Top of Records to use

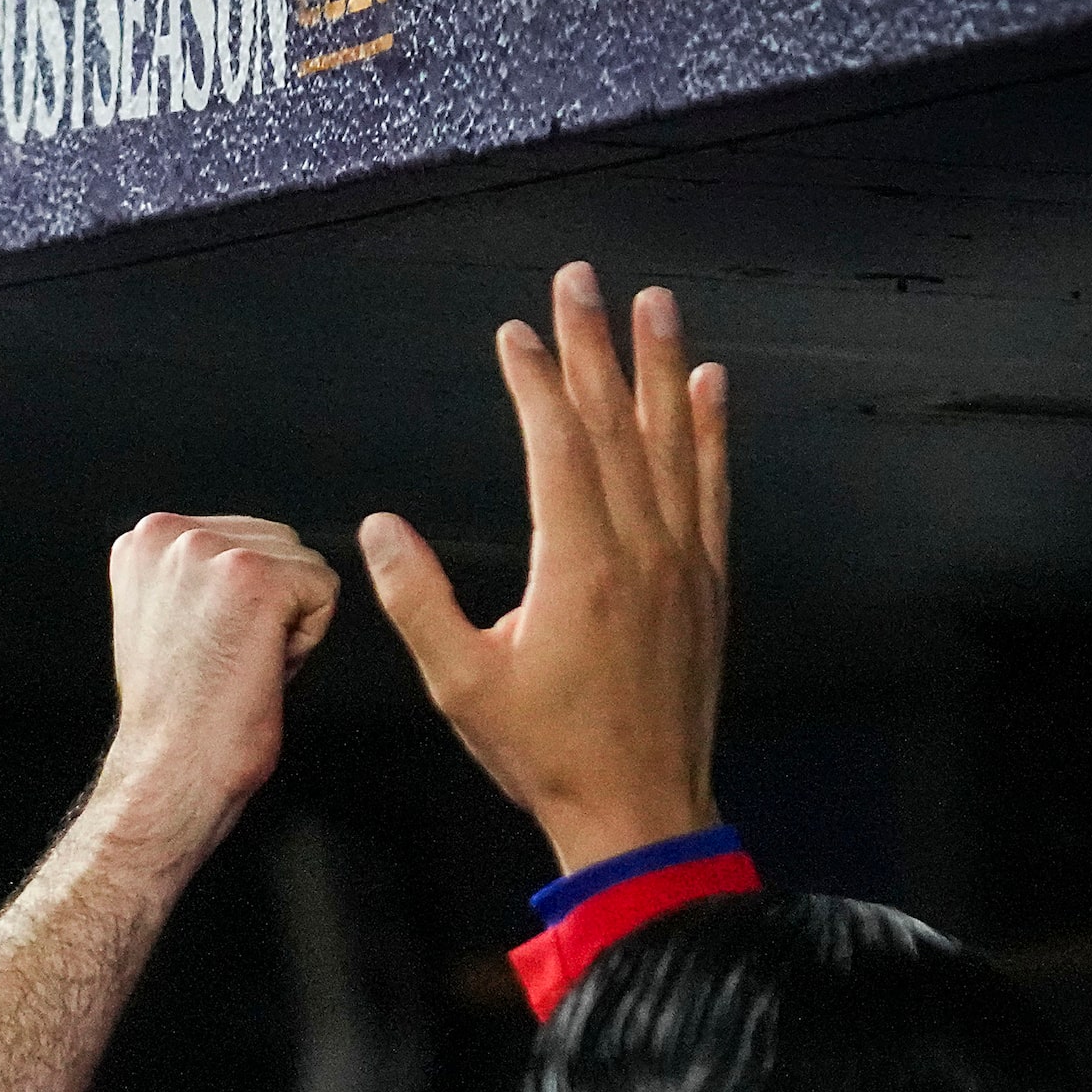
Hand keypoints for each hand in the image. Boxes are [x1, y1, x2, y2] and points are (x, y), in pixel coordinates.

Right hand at [95, 514, 339, 849]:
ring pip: (304, 567)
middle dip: (270, 606)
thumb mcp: (168, 615)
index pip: (244, 539)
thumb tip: (251, 549)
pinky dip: (307, 640)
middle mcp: (170, 533)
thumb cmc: (179, 715)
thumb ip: (197, 571)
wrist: (172, 768)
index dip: (243, 603)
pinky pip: (325, 590)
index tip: (206, 646)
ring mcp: (212, 550)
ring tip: (238, 662)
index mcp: (146, 538)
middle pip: (279, 545)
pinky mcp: (255, 577)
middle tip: (225, 659)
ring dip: (288, 622)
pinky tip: (259, 666)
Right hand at [361, 263, 728, 872]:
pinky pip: (712, 488)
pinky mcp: (707, 585)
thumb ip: (417, 599)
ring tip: (655, 303)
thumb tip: (378, 528)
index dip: (534, 381)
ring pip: (674, 442)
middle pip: (617, 424)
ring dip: (662, 367)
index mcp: (578, 566)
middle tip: (581, 279)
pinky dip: (712, 432)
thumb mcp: (461, 683)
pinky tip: (711, 387)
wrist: (640, 812)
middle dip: (595, 346)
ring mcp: (682, 563)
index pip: (556, 445)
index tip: (513, 332)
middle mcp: (640, 549)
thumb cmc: (545, 753)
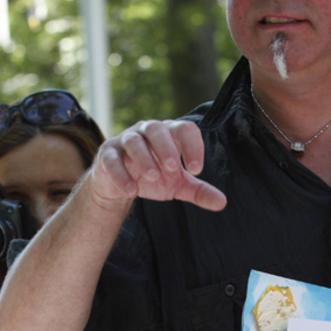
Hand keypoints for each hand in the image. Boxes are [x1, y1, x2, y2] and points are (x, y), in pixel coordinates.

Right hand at [92, 119, 227, 211]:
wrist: (120, 187)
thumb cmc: (152, 177)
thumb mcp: (177, 185)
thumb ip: (199, 191)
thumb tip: (222, 202)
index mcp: (169, 135)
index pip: (184, 129)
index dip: (193, 146)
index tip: (196, 169)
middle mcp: (147, 132)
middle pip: (157, 128)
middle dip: (166, 148)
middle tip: (174, 169)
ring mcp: (125, 141)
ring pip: (134, 141)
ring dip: (144, 158)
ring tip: (153, 177)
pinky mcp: (107, 155)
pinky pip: (112, 159)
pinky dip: (121, 174)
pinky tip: (131, 191)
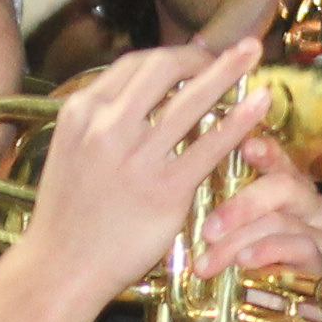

Bottom of Records to use

For each line of the entries that includes "index", show that line.

**The answer:**
index pip: (244, 539)
index dip: (243, 603)
index tip: (206, 646)
index mcp: (146, 538)
index dip: (534, 381)
index mcp: (578, 566)
index pip: (556, 445)
index tip: (513, 332)
index mcp: (169, 135)
index pip: (184, 129)
index dip: (193, 146)
index tip: (196, 169)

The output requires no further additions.